TVP Seriale
- Logo
- Country: Poland

Programming
- Picture format: 16:9 576i (SDTV) 1080i (HDTV)

Ownership
- Owner: Telewizja Polska
- Sister channels: TVP1 TVP2 TVP HD TVP ABC Alfa TVP TVP Dokument TVP Historia TVP Info TVP Kobieta TVP Nauka TVP Parlament TVP Polonia TVP Rozrywka TVP Kultura TVP Sport TVP World

History
- Launched: 6 December 2010

Availability

Terrestrial
- Polish Digital: MUX 6 (Channel 30) (HD)

= TVP Seriale =

Television channel in Poland

TVP Seriale is a theme channel owned by the Polish public broadcaster TVP. Launched on 6 December 2010, the channel airs TV series produced by the broadcaster.

==History==
TVP Seriale was announced in October 2010 (with its license granted in January of that year), due for a 6 December (Saint Nicholas Day) 2010 launch. At the time of announcement, it released an announcement to cable companies interested in having the channel in their offers. A digital terrestrial test signal was transmitted from the RTCN Śrem transmitter carrying an advertisement for the channel. At launch time, it catered a female 35-49 demographic.

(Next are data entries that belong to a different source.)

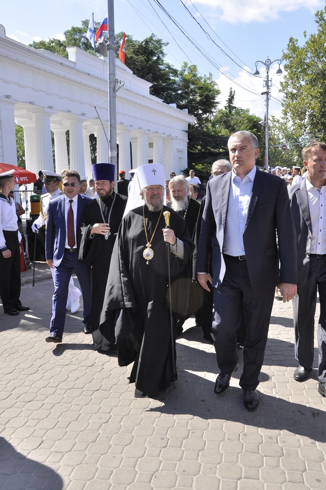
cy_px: 245
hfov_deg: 43.5
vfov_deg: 62.0
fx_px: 408
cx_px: 163
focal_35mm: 30
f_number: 9
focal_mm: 20
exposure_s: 1/640
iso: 400
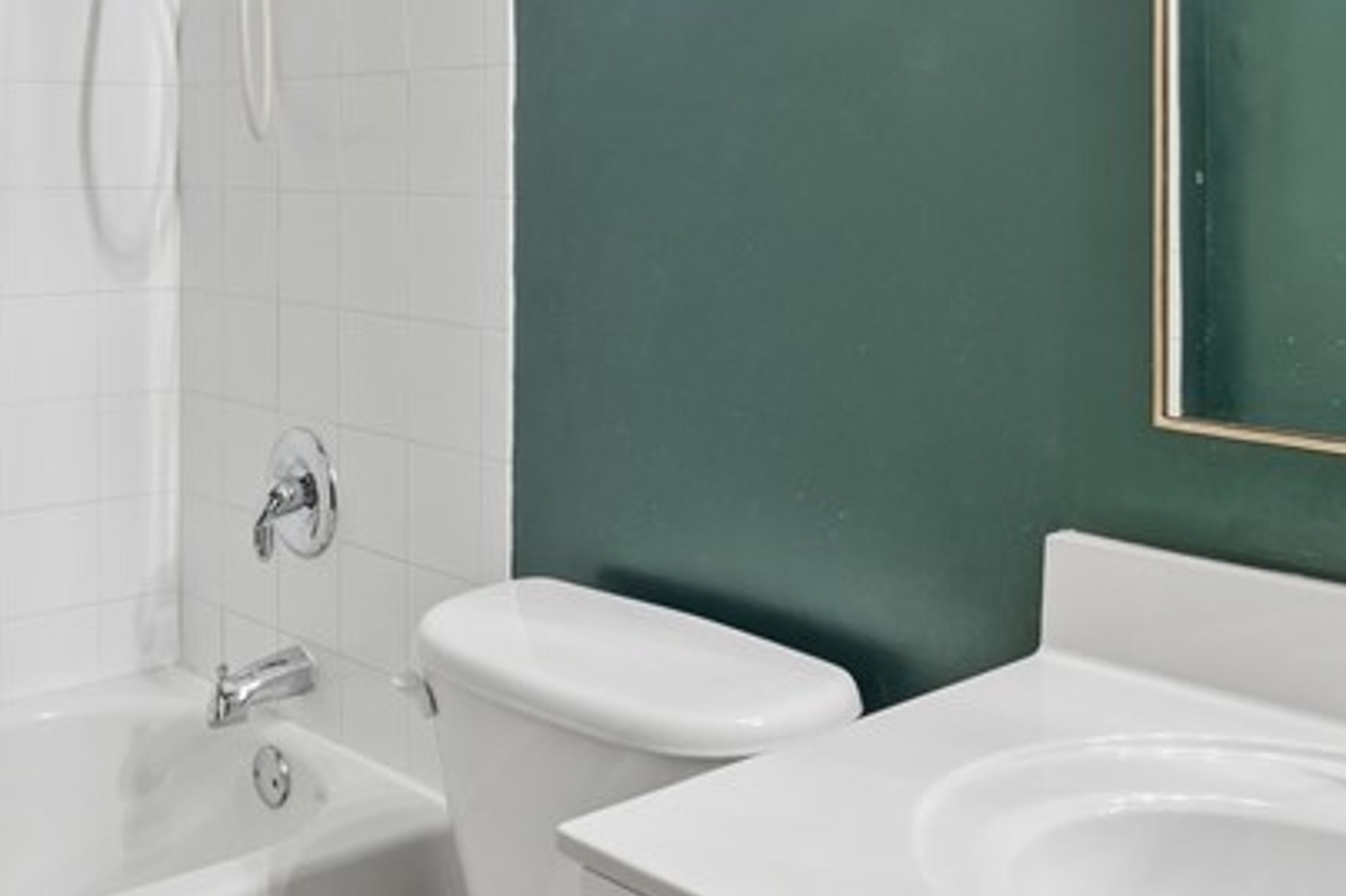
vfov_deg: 30.3
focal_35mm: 43
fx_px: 1607
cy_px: 155
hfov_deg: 45.3
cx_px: 573
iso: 200
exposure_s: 1/13
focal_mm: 16
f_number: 9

From the beginning, it was meant to be a Polish alternative to the movie and series channels in the local market, which specialize in foreign productions. For TVP's sixtieth anniversary in October 2012, the channel aired a special cycle with old productions from the 1970s and 1980s. As of January 2024, it was the leading movie and series channel in Poland, with an average share of 1,30%.

On 27 February 2023, the channel started broadcasting in high definition and began rolling said feed to providers.